Я запирал дверь, а она рассмеялась! О, этот знакомый мне так хорошо, так часто мучивший меня смех. Как горько он отозвался теперь в моей душе!

* * *

Я вышел в сад и вздохнул. Не было ли в том, что только что пережил, чего-то из прошлого?

Да. Это теперь словно оживало вновь.

Мой взгляд невольно скользнул в соседний сад. Но там никого не было. Всё дремало в летнем солнце, клонящемся к закату, всё было красиво, зелено; но из семьи Обрынских, как когда-то в прежние годы, никого не было видно. Ни маленького Нестора, гоняющегося за золотыми жуками и синими бабочками, ни её самой. Их прежний дом превратился в элегантную виллу для состоятельных гостей, и лишь старая широкая удобная веранда и прежняя пышная аллея остались прежними. Так же стояли все кусты и розы возле веранды, разве что стали ещё пышнее. А она сама — где-то скрылась. У старой вдовы-немки; замкнулась там, как монахиня, и «кто хочет её видеть, пусть сам ищет». «Мы с братом приехали в тишину и лес, а больше ни для кого»…

Я нашёл её.

В низком просторном старинном доме, среди величавых елей, с крышей, чуть прогнувшейся, среди цветов, с крыльцом, обвитым плющом, с белыми, как снег, занавесками — я нашёл её.

Это было не по-«господски», как я её нашёл. Поздоровавшись с пани Миллер в саду, я вошёл в длинный, образцово чистый, устланный ковриками ручной работы коридор и, когда на мой стук никто не отозвался, открыл дверь и вошёл в комнату. Она была там, в просторной комнате. Стояла в этот миг, повернувшись ко мне спиной, и вбивала гвоздь в стену. Затем взяла какой-то прислонённый портрет и старалась его повесить. Её тонкая фигура словно вытянулась, чтобы повесить портрет ровно. Но это ей не удавалось. Очевидно, картина была для неё слишком тяжёлой, и она опустила на мгновение, будто утомившись, руки с портретом вниз и стояла, словно отдыхая. Так постояла несколько минут. Затем то ли сквозняк, проскользнувший через открытые мною двери, обнял её и заставил оглянуться, то ли она услышала шорох, но она обернулась, и наши взгляды встретились. Никогда в жизни я не видел большего смущения и растерянности у женщины, чем в этот миг — у этой девушки. Покраснев до самых волос, она стояла мгновение почти беззащитно, как ребёнок, и смотрела на меня.

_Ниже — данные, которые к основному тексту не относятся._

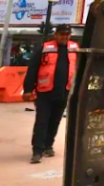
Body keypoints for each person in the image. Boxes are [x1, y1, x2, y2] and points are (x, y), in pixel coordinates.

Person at [24, 25, 79, 164]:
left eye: (67, 34)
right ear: (56, 34)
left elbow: (80, 68)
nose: (64, 37)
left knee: (55, 121)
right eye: (61, 34)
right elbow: (32, 69)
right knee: (42, 121)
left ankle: (48, 146)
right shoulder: (44, 48)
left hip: (64, 92)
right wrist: (28, 89)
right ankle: (37, 151)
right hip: (45, 92)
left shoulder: (74, 48)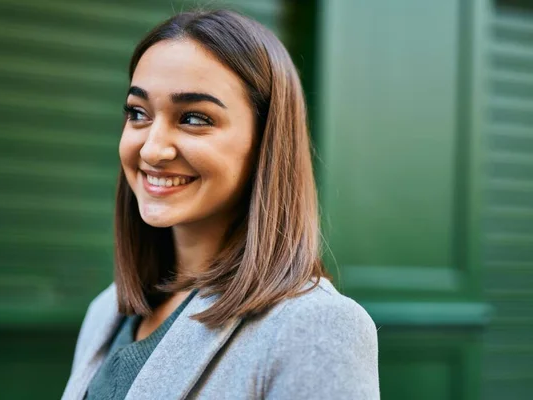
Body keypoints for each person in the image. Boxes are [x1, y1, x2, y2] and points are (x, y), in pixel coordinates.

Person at [62, 9, 379, 400]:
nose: (153, 148)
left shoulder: (317, 326)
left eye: (194, 118)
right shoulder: (107, 311)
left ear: (266, 141)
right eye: (138, 113)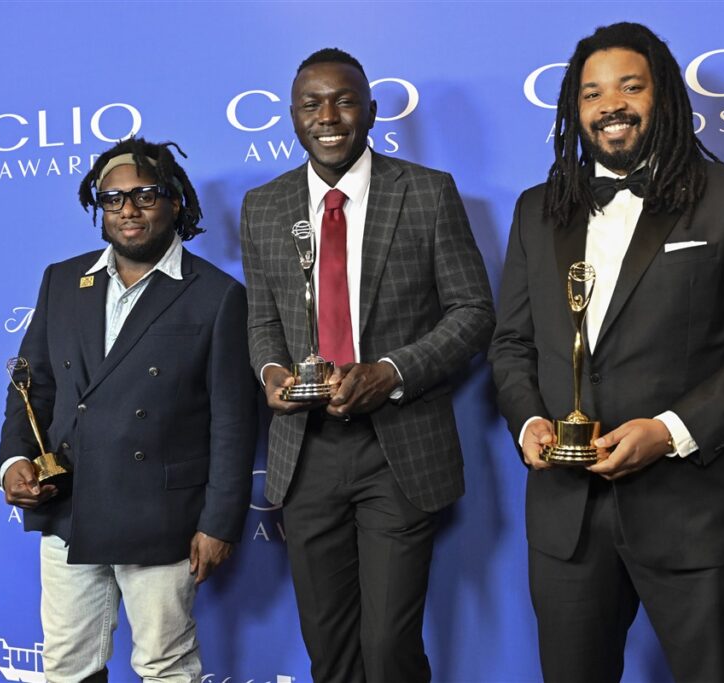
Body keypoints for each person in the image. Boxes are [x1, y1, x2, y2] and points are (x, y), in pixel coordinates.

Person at [489, 22, 724, 683]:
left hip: (694, 513)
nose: (610, 105)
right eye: (591, 93)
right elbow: (512, 343)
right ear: (574, 109)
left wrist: (668, 432)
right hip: (566, 521)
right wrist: (529, 422)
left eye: (630, 87)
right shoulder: (535, 210)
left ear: (662, 94)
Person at [240, 48, 494, 683]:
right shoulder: (263, 206)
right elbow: (263, 320)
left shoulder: (427, 192)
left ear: (372, 112)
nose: (327, 117)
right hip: (305, 453)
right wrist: (271, 373)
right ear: (293, 116)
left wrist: (392, 372)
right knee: (329, 654)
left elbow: (473, 312)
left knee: (387, 651)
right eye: (311, 104)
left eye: (344, 101)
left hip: (397, 448)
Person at [0, 138, 256, 683]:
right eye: (112, 199)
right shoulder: (62, 280)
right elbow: (32, 386)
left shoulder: (216, 295)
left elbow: (233, 422)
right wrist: (14, 460)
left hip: (161, 515)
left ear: (176, 202)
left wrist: (219, 523)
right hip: (70, 507)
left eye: (145, 195)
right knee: (67, 666)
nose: (128, 210)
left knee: (165, 665)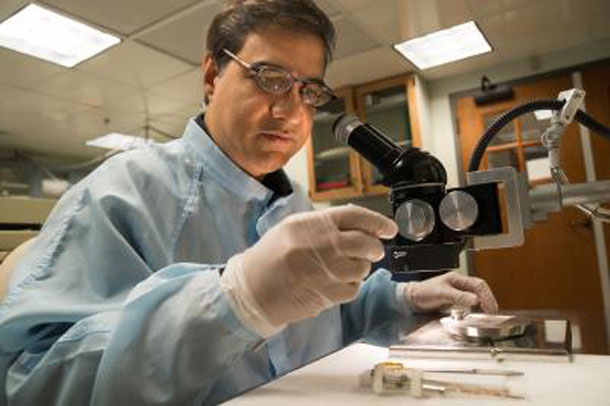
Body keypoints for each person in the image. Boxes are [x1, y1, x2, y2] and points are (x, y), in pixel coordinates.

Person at [0, 0, 498, 404]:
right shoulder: (122, 193)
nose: (288, 110)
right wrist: (232, 302)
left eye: (307, 90)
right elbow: (31, 385)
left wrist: (400, 298)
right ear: (213, 76)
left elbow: (328, 321)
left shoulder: (297, 204)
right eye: (268, 77)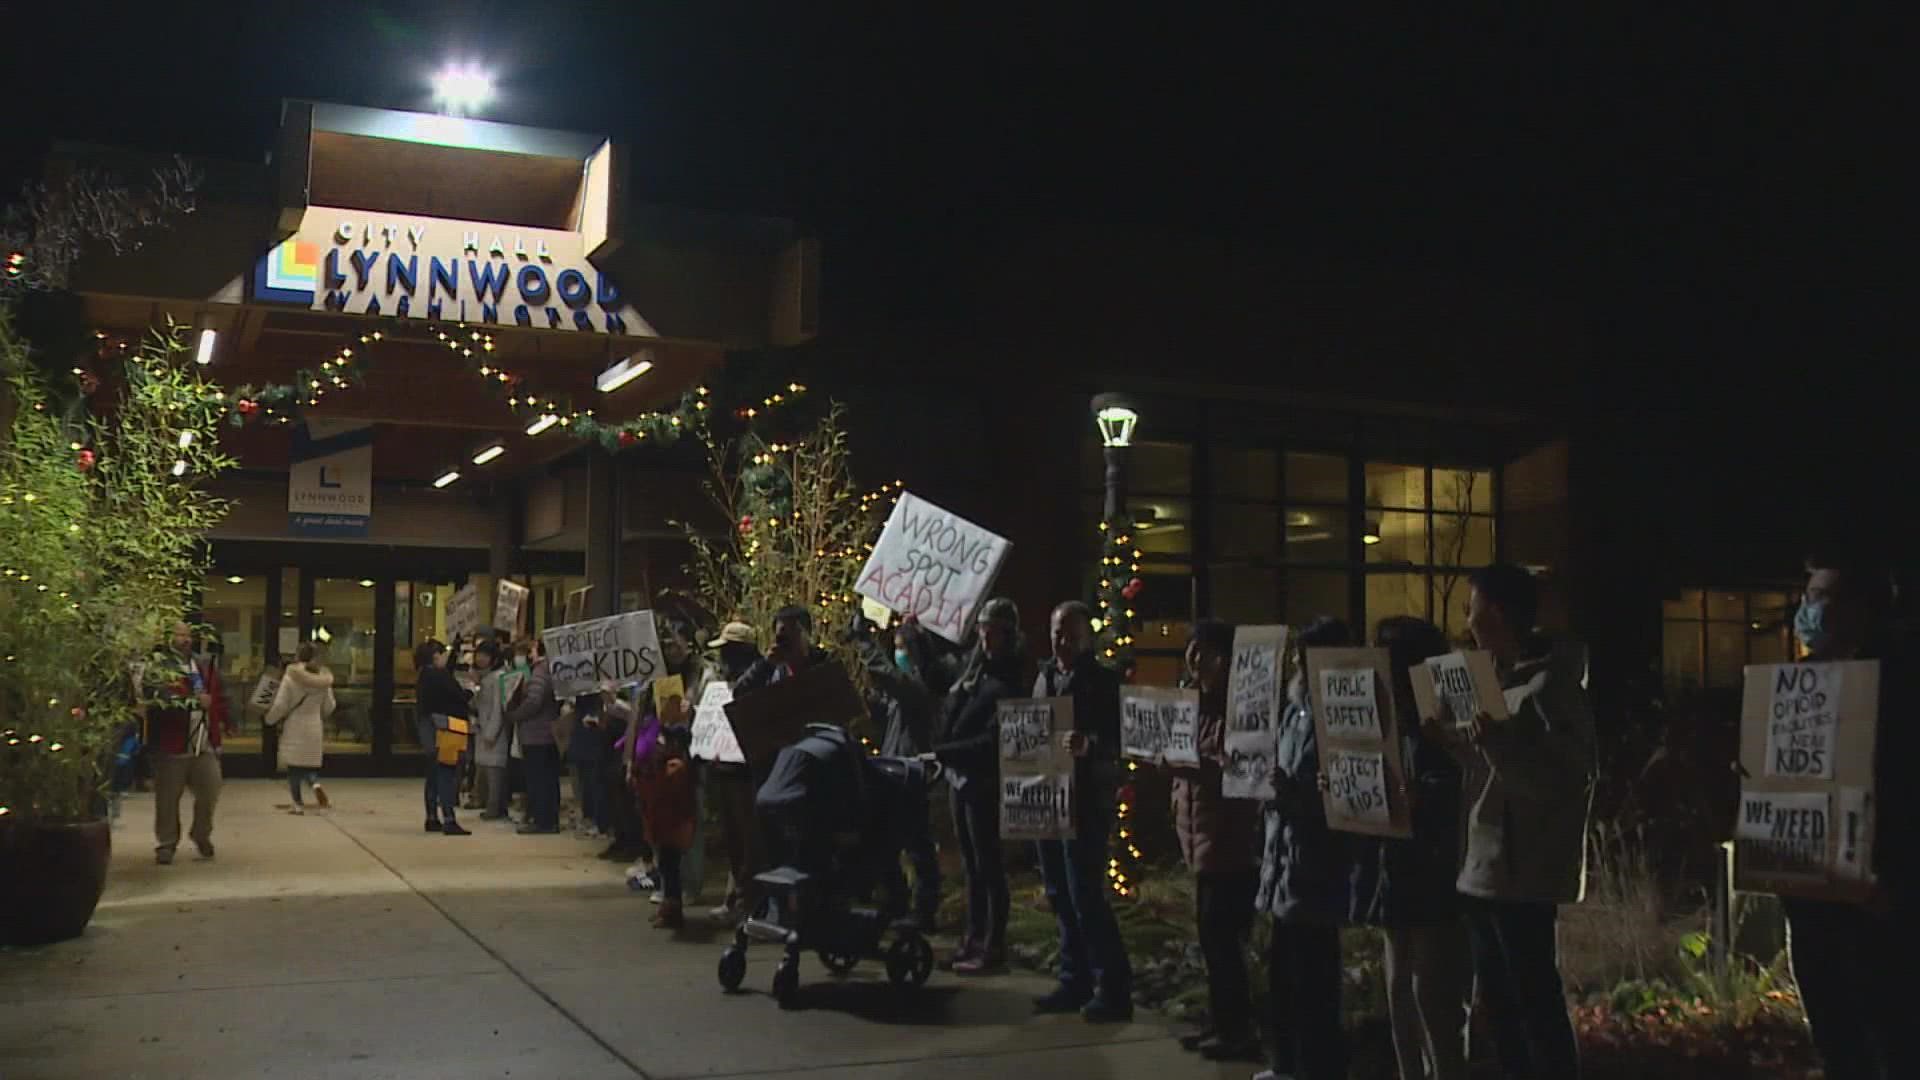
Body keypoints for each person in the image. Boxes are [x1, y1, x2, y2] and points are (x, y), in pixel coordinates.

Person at [1428, 563, 1595, 1080]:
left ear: (1496, 612)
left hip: (1524, 871)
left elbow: (1562, 782)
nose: (1466, 618)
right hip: (1484, 866)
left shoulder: (1552, 687)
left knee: (1533, 1001)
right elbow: (1491, 774)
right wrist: (1454, 744)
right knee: (1499, 1005)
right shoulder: (1490, 681)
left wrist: (1496, 745)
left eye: (1471, 606)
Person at [1775, 547, 1907, 1080]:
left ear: (1862, 605)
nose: (1807, 608)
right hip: (1812, 896)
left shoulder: (1899, 682)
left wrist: (1898, 879)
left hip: (1879, 899)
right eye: (1807, 595)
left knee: (1891, 1038)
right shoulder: (1800, 683)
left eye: (1820, 595)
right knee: (1835, 1038)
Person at [1362, 616, 1471, 1080]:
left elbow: (1470, 776)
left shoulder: (1441, 713)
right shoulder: (1386, 714)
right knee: (1399, 987)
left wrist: (1424, 793)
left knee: (1433, 993)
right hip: (1396, 862)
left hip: (1434, 866)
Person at [1255, 616, 1356, 1080]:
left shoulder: (1339, 715)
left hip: (1316, 866)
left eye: (1306, 655)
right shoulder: (1294, 711)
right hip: (1284, 860)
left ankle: (1315, 1068)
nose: (1298, 664)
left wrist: (1293, 794)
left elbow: (1343, 793)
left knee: (1314, 983)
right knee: (1283, 979)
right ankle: (1287, 1065)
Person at [1156, 617, 1259, 1056]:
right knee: (1211, 943)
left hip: (1229, 845)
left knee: (1224, 944)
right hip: (1199, 840)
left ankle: (1236, 1031)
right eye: (1191, 650)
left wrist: (1190, 764)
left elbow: (1239, 770)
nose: (1195, 660)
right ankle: (1219, 1023)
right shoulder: (1190, 705)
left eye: (1205, 652)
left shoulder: (1242, 709)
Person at [1029, 600, 1136, 1024]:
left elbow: (1122, 737)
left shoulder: (1103, 682)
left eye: (1071, 633)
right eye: (1058, 631)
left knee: (1086, 895)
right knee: (1058, 893)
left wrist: (1090, 746)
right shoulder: (1044, 677)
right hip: (1047, 799)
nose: (1063, 640)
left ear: (1087, 637)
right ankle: (1074, 979)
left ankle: (1112, 986)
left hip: (1086, 802)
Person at [931, 597, 1030, 975]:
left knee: (988, 865)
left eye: (994, 630)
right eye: (983, 629)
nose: (986, 637)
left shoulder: (1007, 679)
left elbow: (993, 740)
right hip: (961, 777)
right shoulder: (977, 671)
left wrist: (946, 751)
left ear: (1008, 634)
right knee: (972, 866)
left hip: (983, 781)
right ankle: (972, 938)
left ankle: (992, 945)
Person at [855, 614, 942, 930]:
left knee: (918, 846)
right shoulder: (903, 692)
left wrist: (865, 642)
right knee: (887, 844)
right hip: (894, 773)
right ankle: (896, 901)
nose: (898, 654)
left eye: (902, 647)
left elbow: (889, 676)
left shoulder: (920, 687)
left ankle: (924, 910)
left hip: (914, 774)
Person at [145, 620, 233, 865]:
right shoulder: (158, 666)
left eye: (187, 635)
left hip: (203, 740)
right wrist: (192, 703)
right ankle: (167, 843)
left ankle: (201, 833)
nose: (185, 639)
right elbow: (159, 698)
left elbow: (220, 694)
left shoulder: (203, 664)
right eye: (179, 635)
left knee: (211, 789)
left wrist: (228, 719)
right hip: (172, 742)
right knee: (167, 798)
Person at [702, 621, 765, 921]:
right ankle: (737, 898)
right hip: (725, 768)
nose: (722, 659)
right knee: (735, 840)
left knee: (749, 841)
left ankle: (748, 903)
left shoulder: (759, 680)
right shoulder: (722, 684)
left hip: (746, 773)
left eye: (727, 652)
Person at [263, 643, 337, 815]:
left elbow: (281, 704)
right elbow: (330, 706)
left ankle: (298, 804)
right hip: (314, 725)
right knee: (309, 767)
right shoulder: (323, 679)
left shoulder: (291, 677)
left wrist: (270, 719)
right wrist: (319, 713)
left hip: (295, 725)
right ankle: (316, 785)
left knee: (294, 768)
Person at [415, 639, 473, 836]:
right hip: (446, 728)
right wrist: (470, 692)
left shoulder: (423, 675)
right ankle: (449, 818)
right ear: (436, 655)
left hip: (429, 730)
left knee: (433, 774)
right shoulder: (439, 676)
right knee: (446, 773)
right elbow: (458, 695)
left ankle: (432, 816)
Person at [505, 639, 563, 834]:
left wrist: (515, 715)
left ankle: (542, 821)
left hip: (536, 734)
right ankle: (549, 819)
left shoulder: (539, 672)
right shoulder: (553, 669)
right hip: (547, 733)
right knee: (548, 779)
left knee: (538, 780)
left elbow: (534, 701)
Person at [469, 639, 511, 821]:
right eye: (478, 655)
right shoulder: (485, 677)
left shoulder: (499, 677)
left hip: (493, 731)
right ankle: (489, 804)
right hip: (483, 728)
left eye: (485, 656)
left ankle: (495, 807)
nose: (480, 659)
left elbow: (498, 708)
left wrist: (491, 732)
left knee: (495, 771)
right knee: (486, 768)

— Здесь вы скрылись, панна Маня? — сказал я, откладывая шляпу и трость на стол и бесцеремонно подходя к ней, которая от смущения не могла открыть рта.

— Здесь, — ответила она только и оглянулась, будто в поисках помощи, чтобы что-то сделать с картиной.

— Как вижу, я пришёл в самый подходящий момент, — продолжал я, принимая прежде всего из её занятых рук тяжёлый портрет какого-то давнего военного родственника пани Миллер.